→ **LESETEXT**:
* * * * * * *
In der populären Phantasie blieb Barbarossa stets mit Frieden, Recht und Ordnung verbunden. In der aufgeregten Zeit des 15. und 16. Jahrhundert, als Reichs- und Kirchenreform immer heftiger gewünscht wurden, erlebte Barbarossa seine erste Renaissance. Patriotische Humanisten wollten deutschen Heldenglanz neben den antiken Heroen erstrahlen lassen. Die Reformatoren würdigten in Barbarossa den Streiter wider angemaßte papistische weltliche Macht.

Nach den siegreichen Türkenkriegen gab es im 18. Jahrhundert noch einmal eine prächtige Reichs- und Kaiserherrlichkeit, weiterhin gegenwärtig in den Reichsstiften in Schwaben oder an der Donau in Österreich. Die großartigste Verklärung des unvergesslichen Kaisers findet sich im Kaisersaal in der Würzburger Residenz. Unter Aufbietung aller möglichen Götter und Halbgötter führen der Genius des Reiches und Apoll die burgundische Prinzessin Beatrix ihrem Gemahl zu, dem Kaiser Friedrich. Dieses festlich-heitere Deckenfresko ist die Apotheose des Reiches, das 1750 noch bestand, eine letzte „Prunkrede“ auf das Römische Reich, das trotz allem nicht untergehen kann und darf, wie es immer wieder hieß.

1806 wurde das Reich aufgelöst. Napoleon und eine gekrönte Horde von Räubern betätigten sich als Leichenfledderer. Die große Katastrophe forderte dazu auf, den Blick zurückzulenken, um Kraft und geduldige Ausdauer denen zu vermitteln, die vielleicht mutlos werden sollten. Im Sinne der Kyffhäusersage glaubte man an den künftigen Kaiser und Retter aus Not und Elend. Im säkularisierten österlichen Geist der Auferstehung bot der schlafende Kaiser im Berg Trost, dermaleinst aufzubrechen, um das Reich zu einen und eine neue Friedensordnung zu stiften.
* * * * * * *
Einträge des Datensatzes
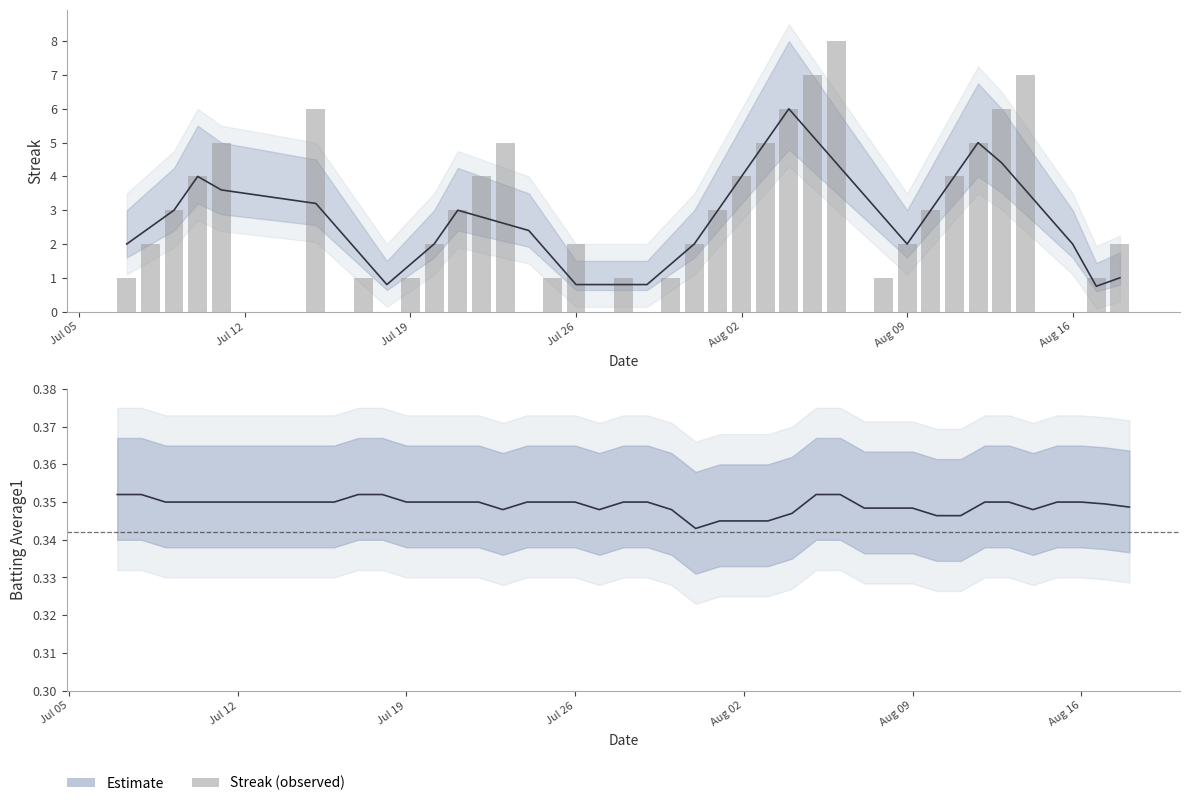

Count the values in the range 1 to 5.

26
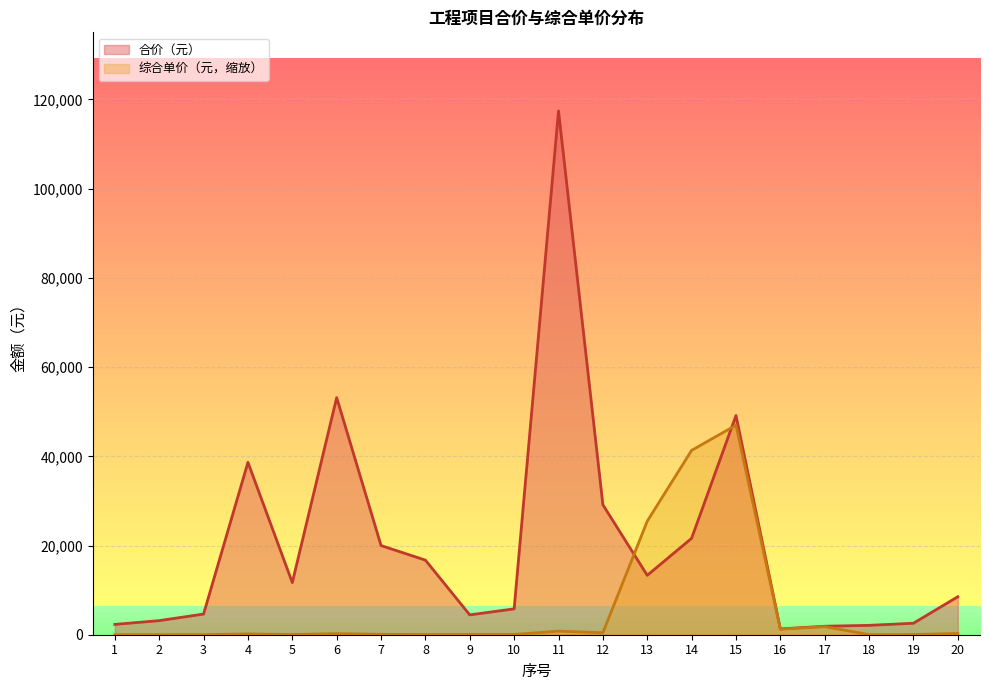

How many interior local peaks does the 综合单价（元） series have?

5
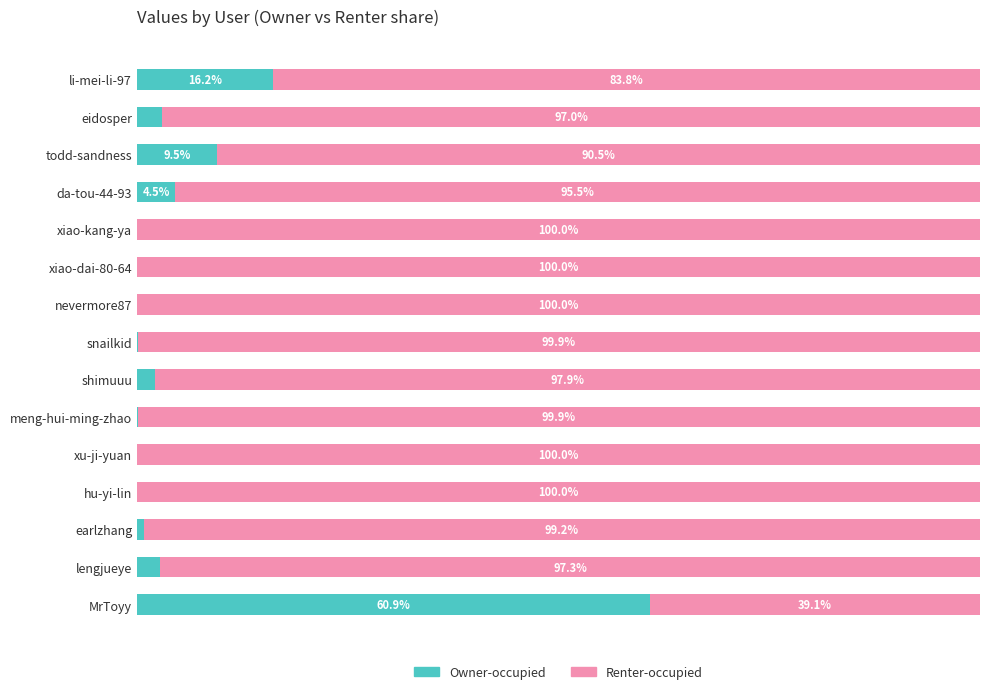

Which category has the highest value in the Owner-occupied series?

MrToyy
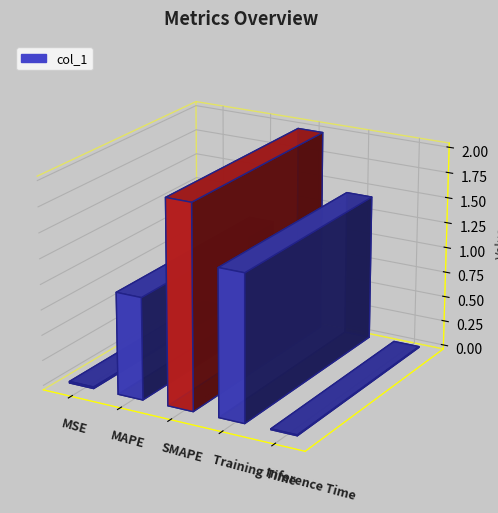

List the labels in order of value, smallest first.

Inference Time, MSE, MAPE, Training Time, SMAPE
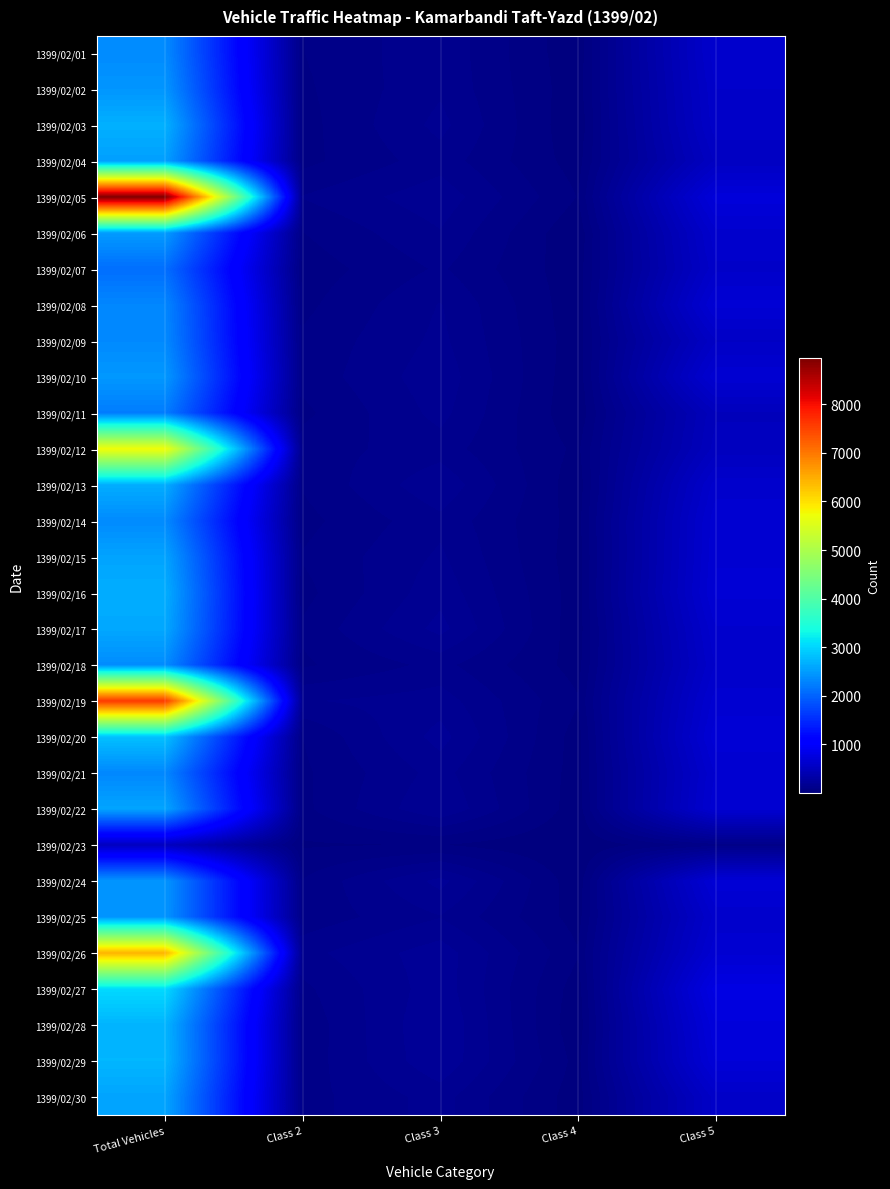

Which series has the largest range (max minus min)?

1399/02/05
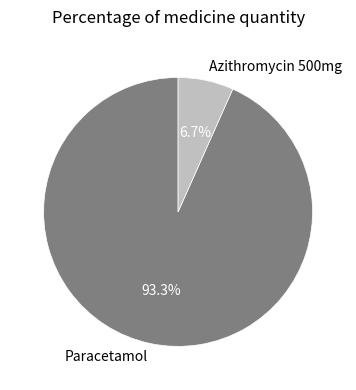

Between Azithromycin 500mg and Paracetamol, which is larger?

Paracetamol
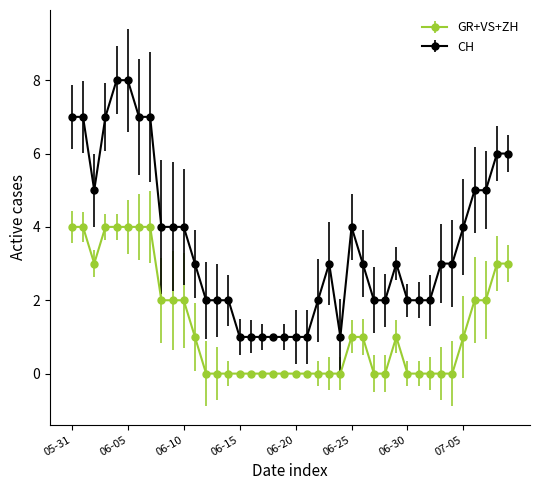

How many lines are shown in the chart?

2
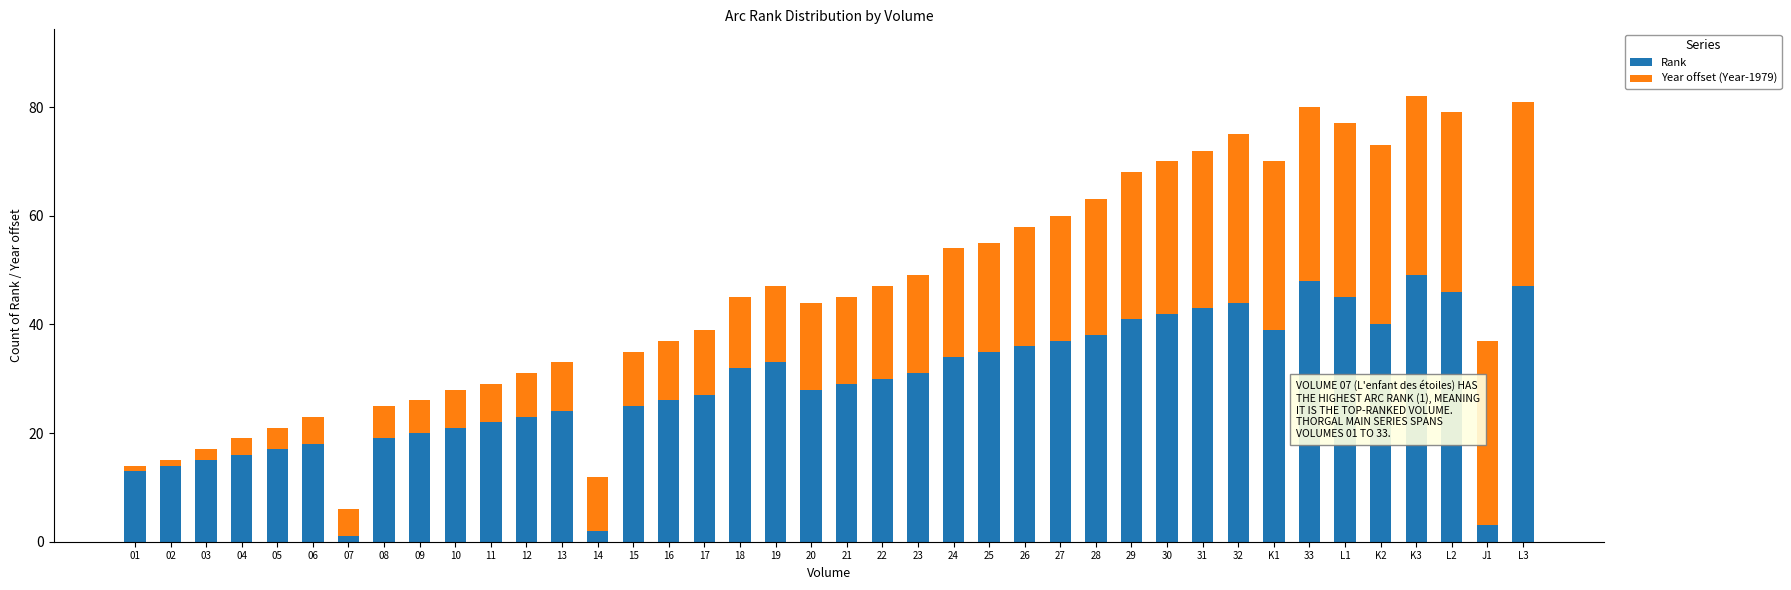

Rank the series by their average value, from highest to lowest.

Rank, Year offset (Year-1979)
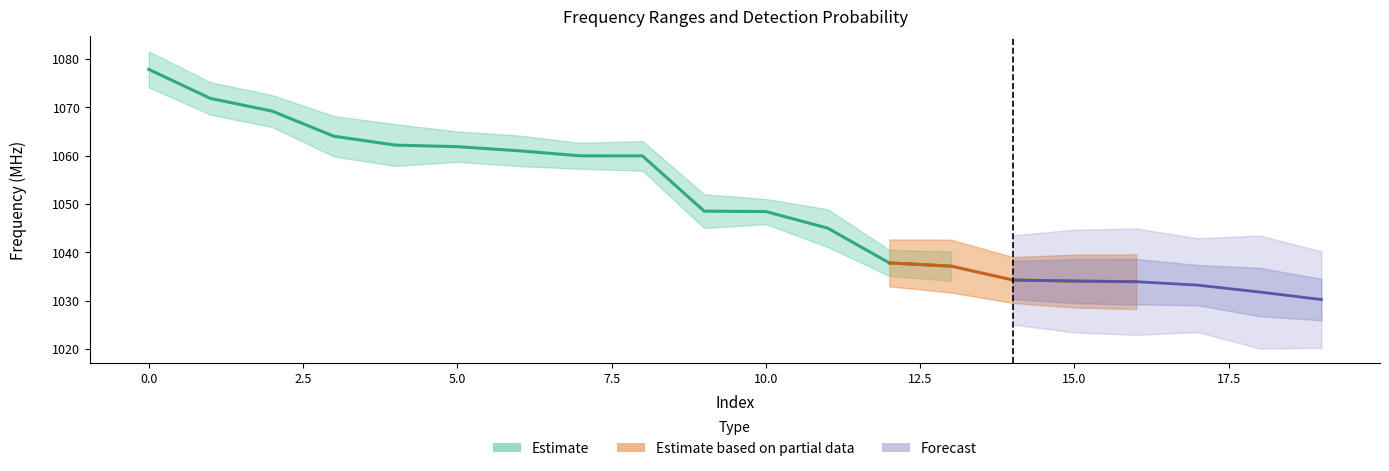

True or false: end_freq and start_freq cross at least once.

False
* * * * * * *
In welchem Raum der Würzburger Residenz findet sich laut dem Text über Barbarossa die großartigste Verklärung des Kaisers?

Im Kaisersaal.